Encode bits in timing of signal

Question

If you had two computers with two atomic clocks you could measure the time between signals at $10^{-16}\,\text{s}$. Can the time between signal pulses be used to encode additional bits of information over and above that encoded in the standard way?

If a channel is transmitting bits at $10^6\,\frac1{\text{s}}$ one might imagine that the average time between signals is one cycle length - given random data. So for each $10^{-6}\,\text{s}$ you will also be able to encode and additional $10^{16-6} = 10^{10} \approx 2^{34}$ – i.e. an additional 34 bits for every ordinary bit.

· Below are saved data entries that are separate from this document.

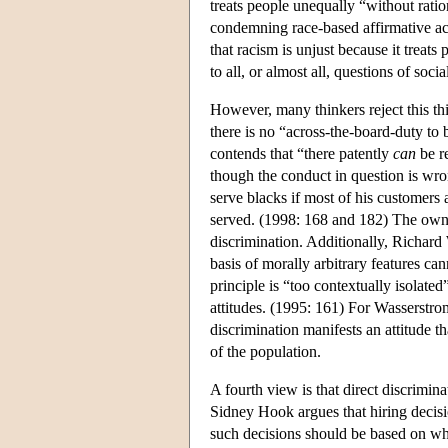
treats people unequally “without ratio
condemning race-based affirmative act
that racism is unjust because it treats 
to all, or almost all, questions of soc
However, many thinkers reject this th
there is no “across-the-board-duty to 
contends that “there patently
can
be re
though the conduct in question is wro
serve blacks if most of his customers 
served. (1998: 168 and 182) The owne
discrimination. Additionally, Richard 
basis of morally arbitrary features ca
principle is “too contextually isolate
attitudes. (1995: 161) For Wasserstrom
discrimination manifests an attitude th
of the population.
A fourth view is that direct discrimina
Sidney Hook argues that hiring decisi
such decisions should be based on who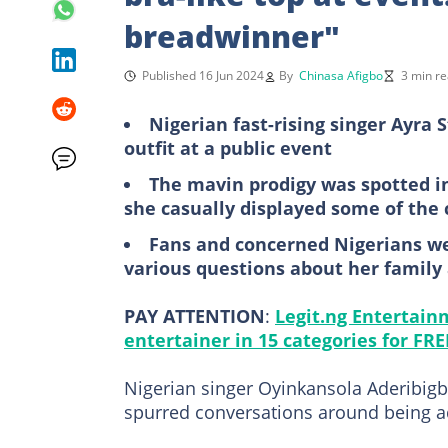
breadwinner"
Published 16 Jun 2024
By
Chinasa Afigbo
3 min r
Nigerian fast-rising singer Ayra 
outfit at a public event
The mavin prodigy was spotted in 
she casually displayed some of the 
Fans and concerned Nigerians wen
various questions about her family
PAY ATTENTION
:
Legit.ng Entertain
entertainer in 15 categories for FRE
Nigerian singer Oyinkansola Aderibigb
spurred conversations around being 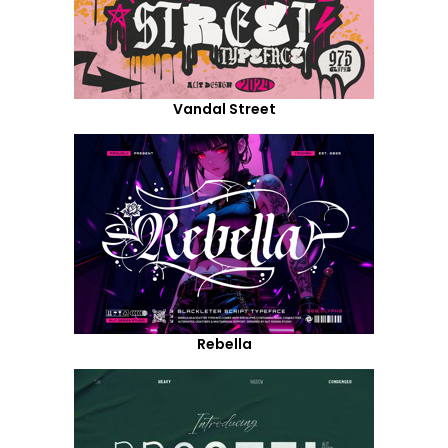
Vandal Street
Rebella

Does this come with obvious downsides? Is it already used?

Answer 1

From the DSP point of view it is possible, and if you produce and detect pulses this fast you could also transmit $10^{16}$, what is the minimum/maximum interval between two pulse?

Let's assume you have a distribution for the pulse length $p_k = p(k\, T)$. The maximum information can be transmitted per pulse is given by the entropy of this distribution.

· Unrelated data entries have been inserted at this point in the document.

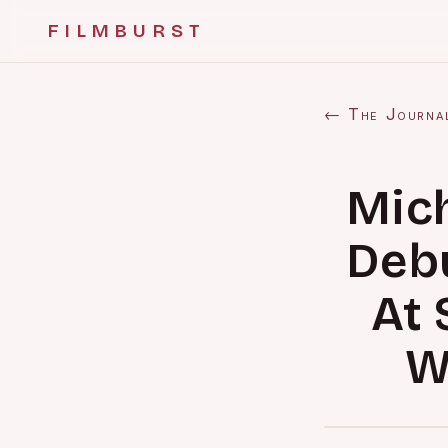
FILMBURST
← The Journa
Mich
Debu
At 
W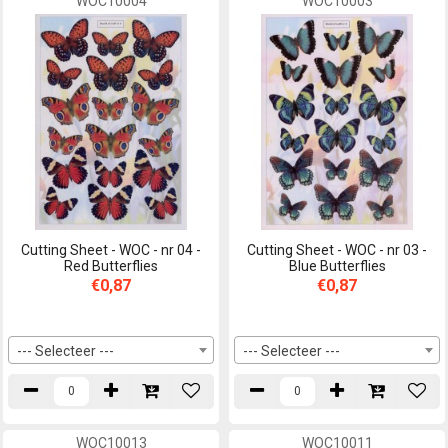
WOC10004
WOC10003
Cutting Sheet - WOC - nr 04 -
Cutting Sheet - WOC - nr 03 -
Red Butterflies
Blue Butterflies
€0,87
€0,87
--- Selecteer ---
--- Selecteer ---
WOC10013
WOC10011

$$ -\sum p_k \log_2(p_k) $$

the pulse transmision rate is the inverse of the expected duration of a pulse

$$ \frac{1}{\sum k \, p_k} $$

The product of these two quantities give you the maximum information you can transmit.

$$ \frac{-\sum p_k \, \log_2(p_k)}{\sum k \, p_k} $$

Then you must optimize this subject to the restrictions of the physical system, if you can transmit have any probability for any $k \ge 1$, the best $p_k$ distribution the $1/2^k$ and will give you 1-bit per $T$ in your case $10^{16}$ bit per second.

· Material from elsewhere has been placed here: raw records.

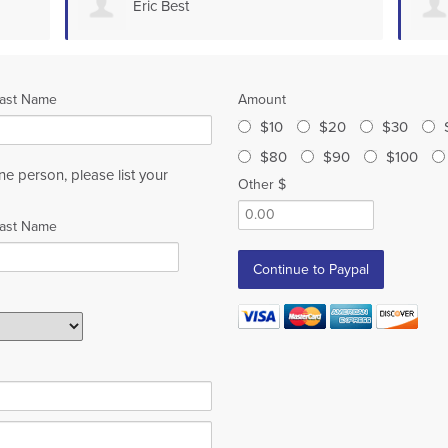
Eric Best
ast Name
Amount
$10
$20
$30
$80
$90
$100
ne person, please list your
Other $
ast Name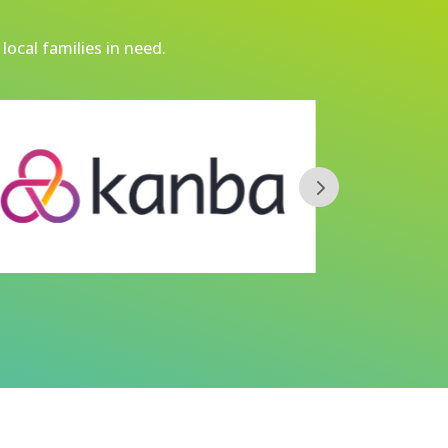
local families in need.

Maybe you want to include some noise to the pulse position measurements, then you have to compute the mutual information, that will be slightly less than the source Entropy.

Answer 2

There is no free lunch here.

Can the time between signal pulses be used to encode additional bits of information over and above that encoded in the standard way?

I believe, this assumes that there are only very short signal pulses and the signal is zero otherwise. That's typically not the case in a "normal" communication system. The communication signal just transitions between the current and the next symbol value and the speed of the transition is limited by the bandwidth of the channel.

In order to use the symbol timing to transmit more information, the receiver would needs a way to recognize when exactly the symbols is happening and the transmitter needs to be able to transition between symbols as fast as the timing modulation depth requires it.

Both are solvable problems but the resulting requirements in terms of bandwidth and noise floor makes in most cases for a less effective communication system than a "standard" solution.

Roughly speaking: if your channel has enough bandwidth that you can modulate the symbol timing by by +-25%, you are better off using the extra bandwidth just to double the symbol rate.